Debugging charset encoding mismatch with Apache

Published on:

While setting up a new weblog using UTF-8 as the default encoding charset, I spent literally hours trying to figure out why my first name persisted to show up as François instead of François. Not that I'm not used to it already, but I have this foolish hope that computers should eventually facilitate our life.

It turned out that despite a correct definition of the charset encoding in all pages (<meta http-equiv="Content-Type" content="text/html; charset=utf-8" />), some pages (output from CGI scripts) would be recognized as carrying the proper encoding while others (HTML, PHP) were always reported as having an ISO-8859-1 charset.

Thanks to the excellent Web Developer toolbar for Firefox, I found out that certain pages had a charset definition superposed on them via a Content-Type HTTP header (See headers in Tools > Web Developer > Information > View Response Headers, very handy). After more digging, I found that the pages that were behaving properly would already provide a Content-Type header, which turned my suspicion to the brand new Apache 2 installation on my server.

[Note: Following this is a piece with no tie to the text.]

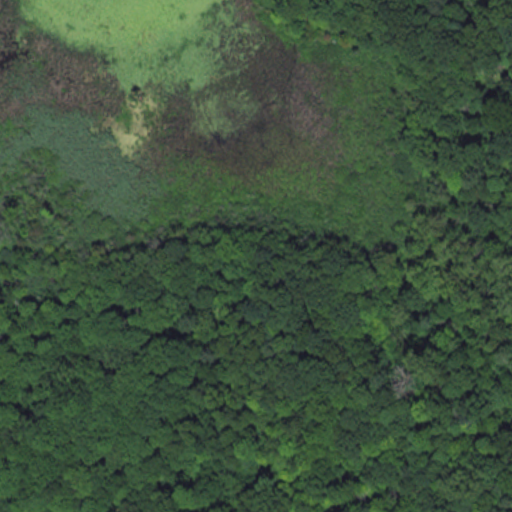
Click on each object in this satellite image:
park: (262, 265)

Bingo! Apache 2 now ships with a default AddDefaultCharset directive that forces the charset to ISO-8859-1 when one is not provided in the headers by an external module (such as a script). Since the HTTP headers have precedence on the META headers tag in the HTML code, this basically voids your efforts to provide this information within HTML pages.

This has been flagged, with merit, as the Apache bug 23421 (see also Apache bug 14513).

If you experience this odd behavior, what you have to do is find the AddDefaultCharset in your httpd.conf and change it to this:

AddDefaultCharset Off

This will prevent Apache 2 to override the charset encodings that you provide through META tags. Apache 1.3.x ships without this directive, which means it's off by default. You should have Apache force the charset only in very specific cases, but that should never be the default behavior IMHO.